─── EXTRAIT

La collecte française à la peine sur le 1er trimestre
Après son recul très marqué de janvier (-3,4% /2020), la collecte française peine à se rétablir. Elle a enregistré un nouveau recul sur février (-2,6%) et les sondages hebdomadaires de FranceAgriMer font état d’une baisse d’environ -1,5% sur mars. Au total sur le 1er trimestre, la collecte devrait s’établir à environ, 6,26 millions de tonnes, en repli de 2,5% d’une année sur l’autre (effet bissextile neutralisé). Soit son plus bas niveau depuis 2013.
Les raisons de cette baisse sont nombreuses avec en premier lieu une baisse tendancielle rapide du cheptel national de vaches laitières à -2% au 1er mars, après un pic à -2,2% au 1er janvier 2021. De 2015 (début de la baisse) à fin 2019, ces replis demeuraient inférieurs à -1%, avant de s’aggraver tout au long de l’année 2020. A un peu moins de 3,54 millions de vaches début mars, le cheptel est même à un nouveau point bas historique, sous son niveau du mois d’août 2020 qui avait constitué le creux avant la remontée saisonnière de l’automne.

──────

* _CONSIGNES_:
(1) D'après l'extrait sur la collecte française, à combien devrait s'élever la collecte sur le 1er trimestre ?
(2) Écrivez la suite de l'extrait sur la collecte française.

─── DONNÉES FOURNIES

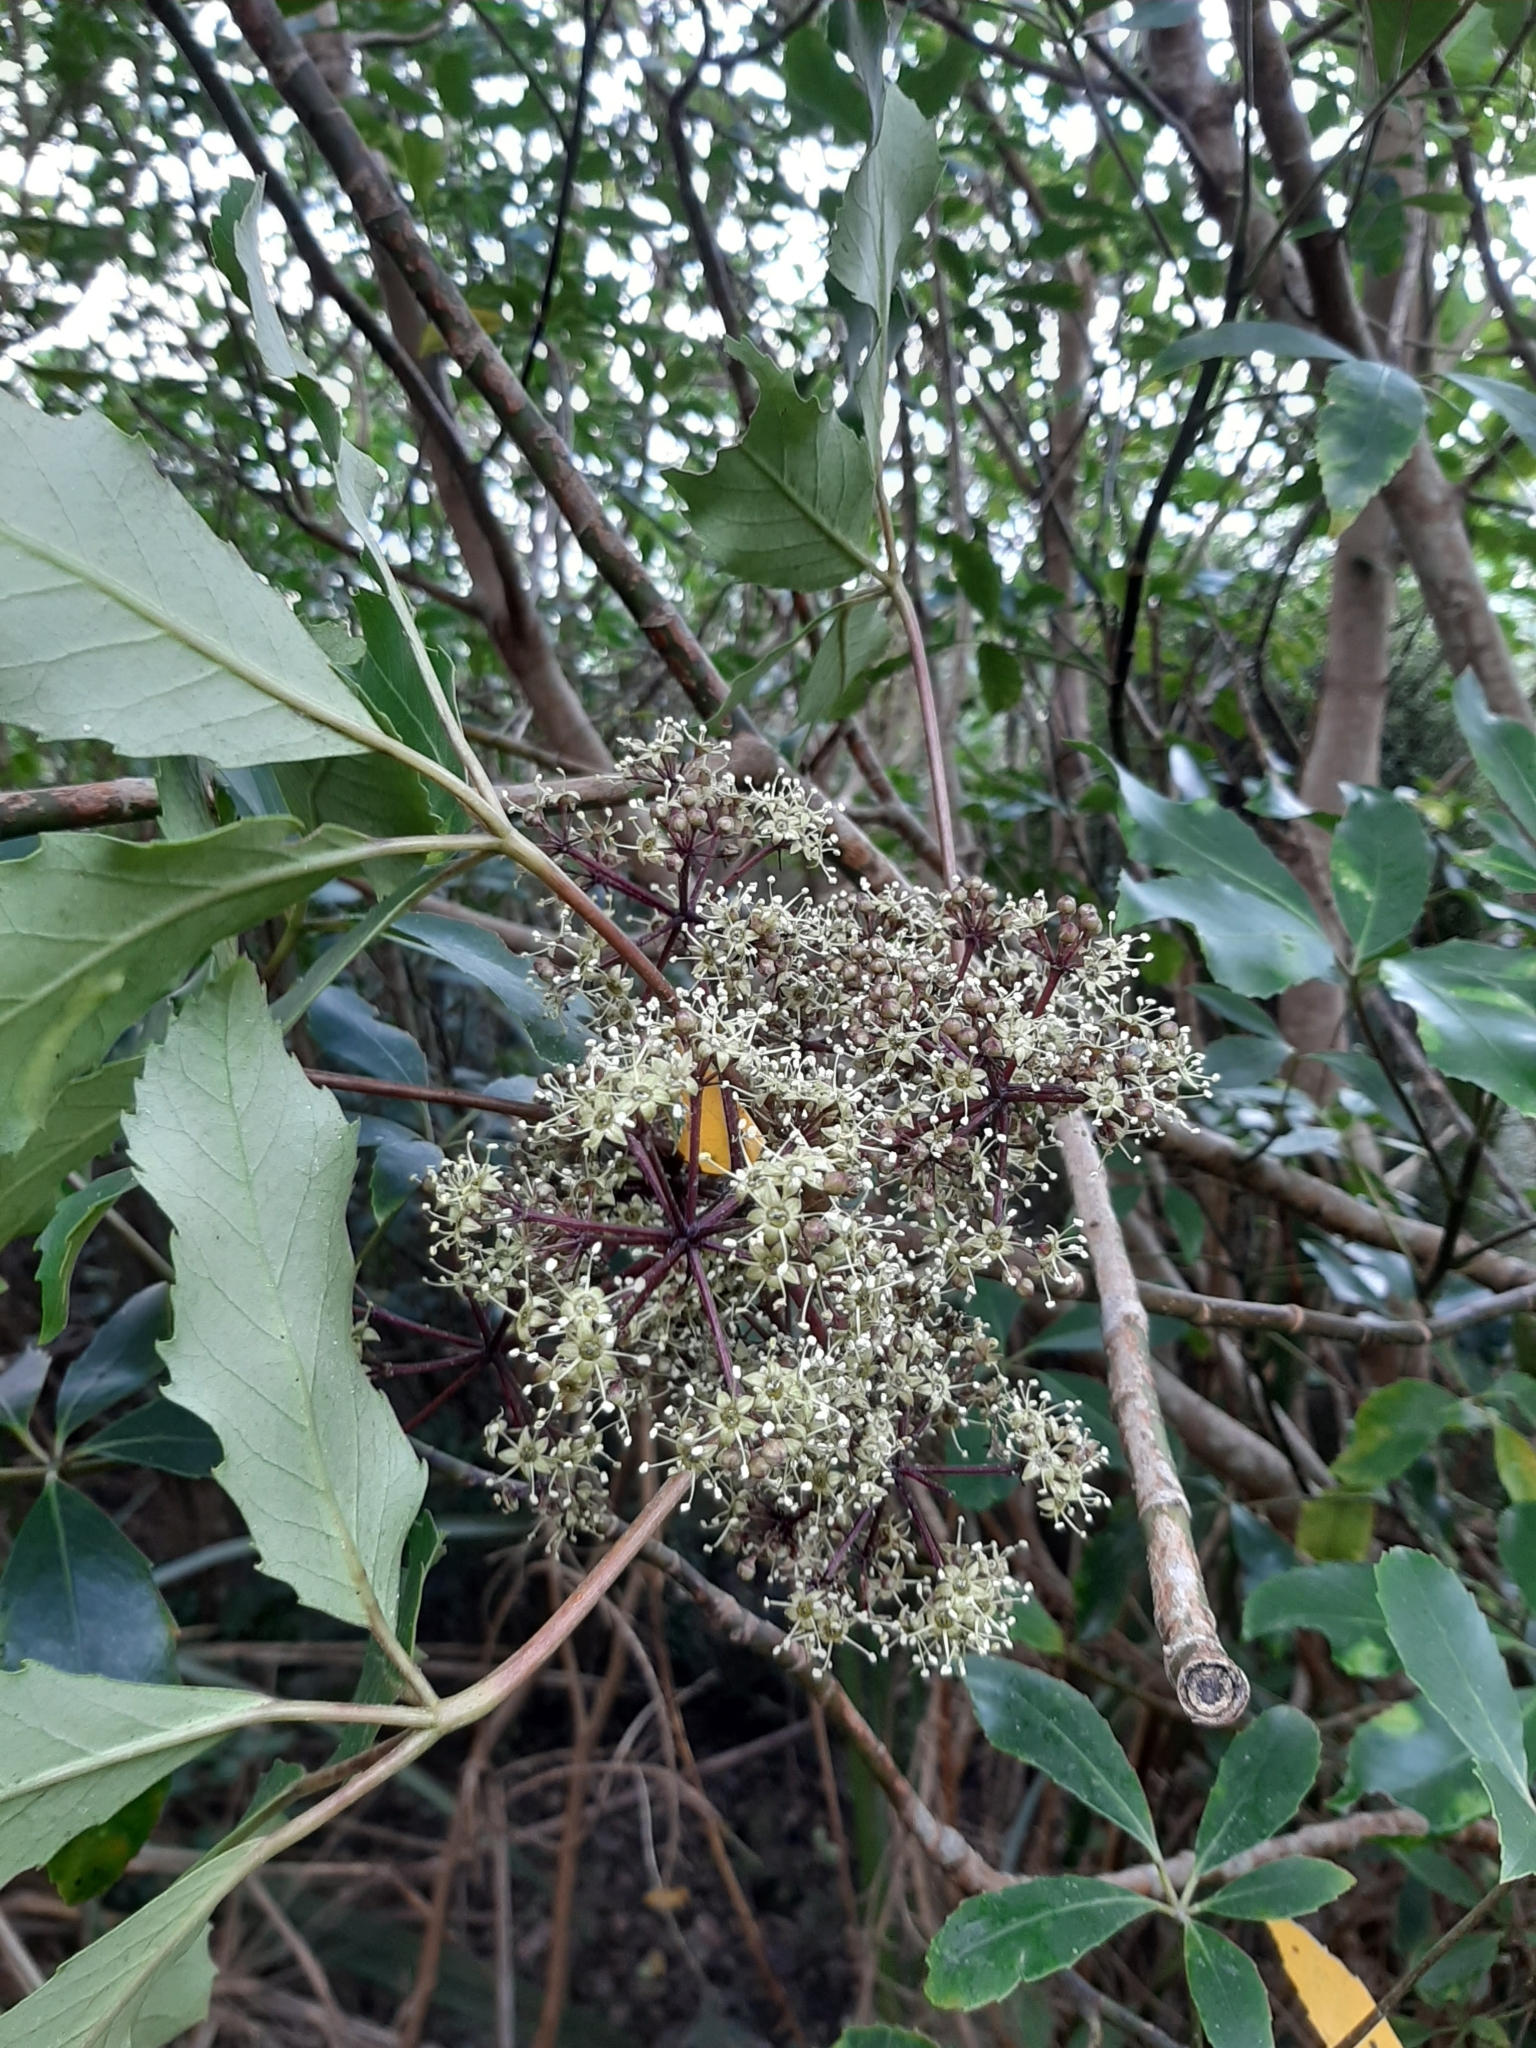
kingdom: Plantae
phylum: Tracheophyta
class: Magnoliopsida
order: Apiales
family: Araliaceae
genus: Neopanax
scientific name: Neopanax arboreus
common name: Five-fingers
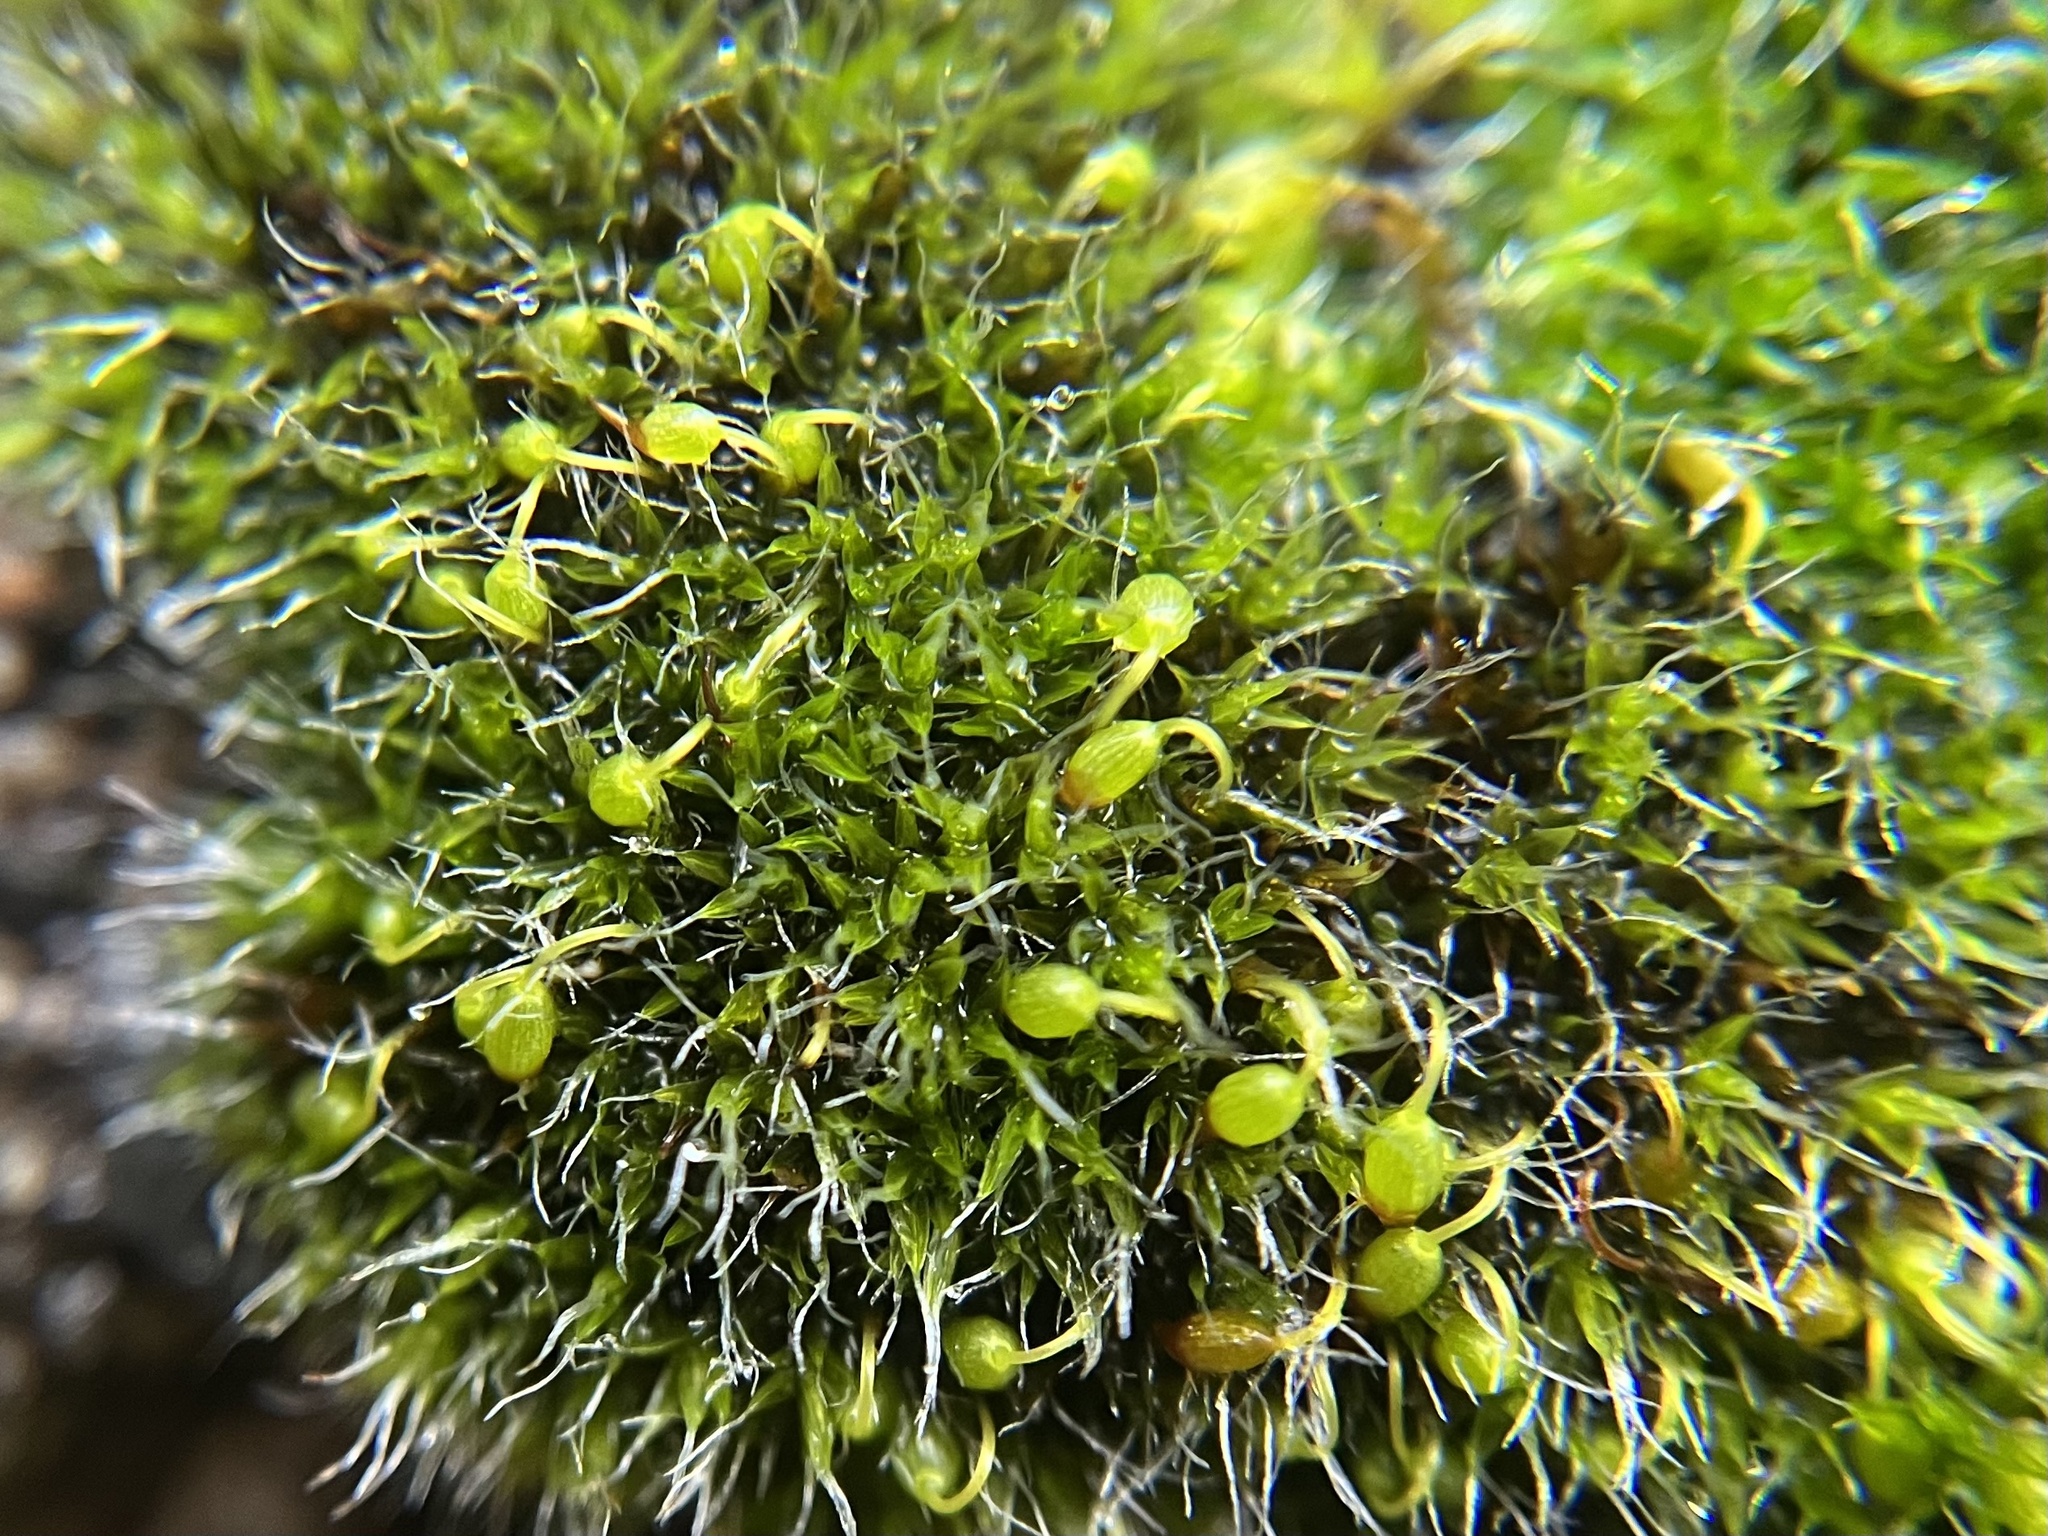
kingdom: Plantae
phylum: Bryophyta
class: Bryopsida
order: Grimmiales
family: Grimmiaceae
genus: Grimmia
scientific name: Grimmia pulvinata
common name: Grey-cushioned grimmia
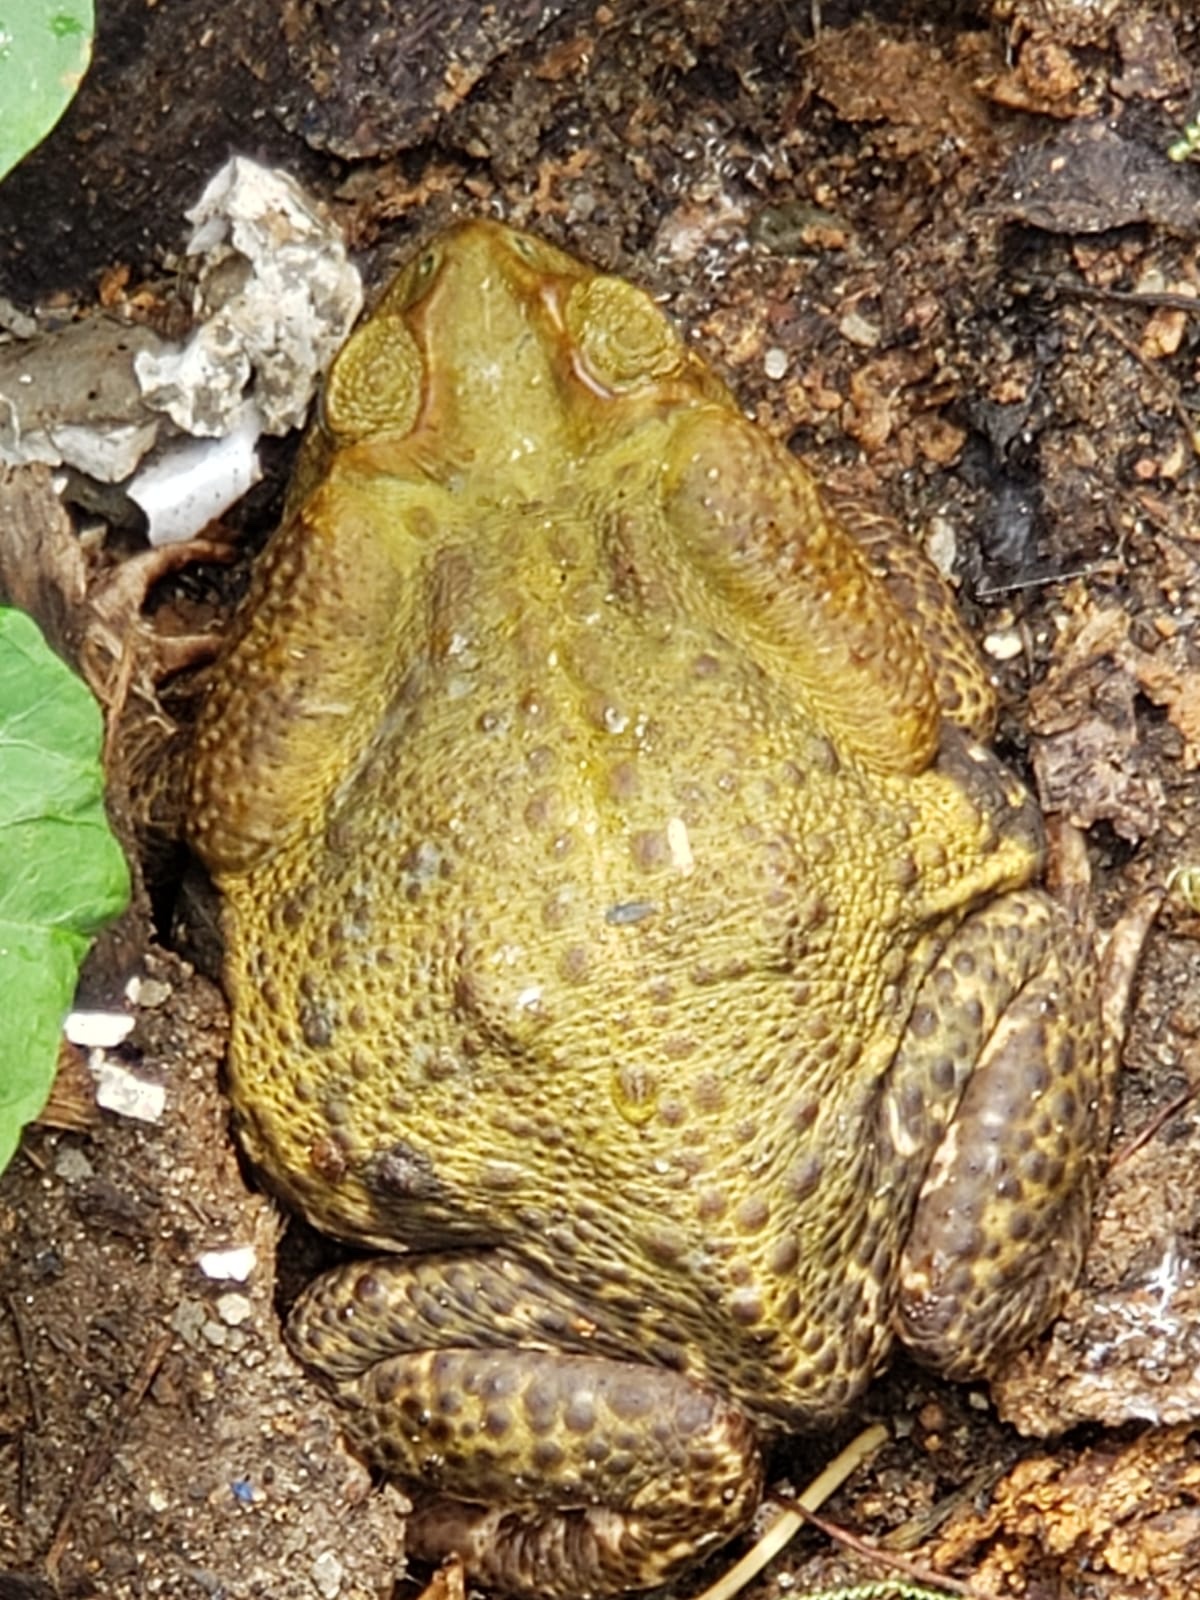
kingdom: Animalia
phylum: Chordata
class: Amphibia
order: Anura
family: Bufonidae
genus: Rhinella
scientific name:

──────

* _RÉPONSES PAR TÂCHE_:
(1) À environ 6,26 millions de tonnes, soit une baisse de 2,5 % sur un an.

(2)
En second lieu, le contexte économique se révèle peu incitatif pour les éleveurs, avec une envolée des coûts de production, notamment de l’aliment, illustrée par la hausse de l’indice général Ipampa qui enchaine les records depuis la fin 2020. En février, il se situe à 109,5 (base 100 = 2015), soit près de 5 points de plus qu’un an auparavant (et 4 de plus qu’en novembre), et l’indice spécifique à l’alimentation achetée s’établit à l’indice 113,2 (contre 100,1 un an plus tôt), talonnant désormais ses niveaux records de fin 2012.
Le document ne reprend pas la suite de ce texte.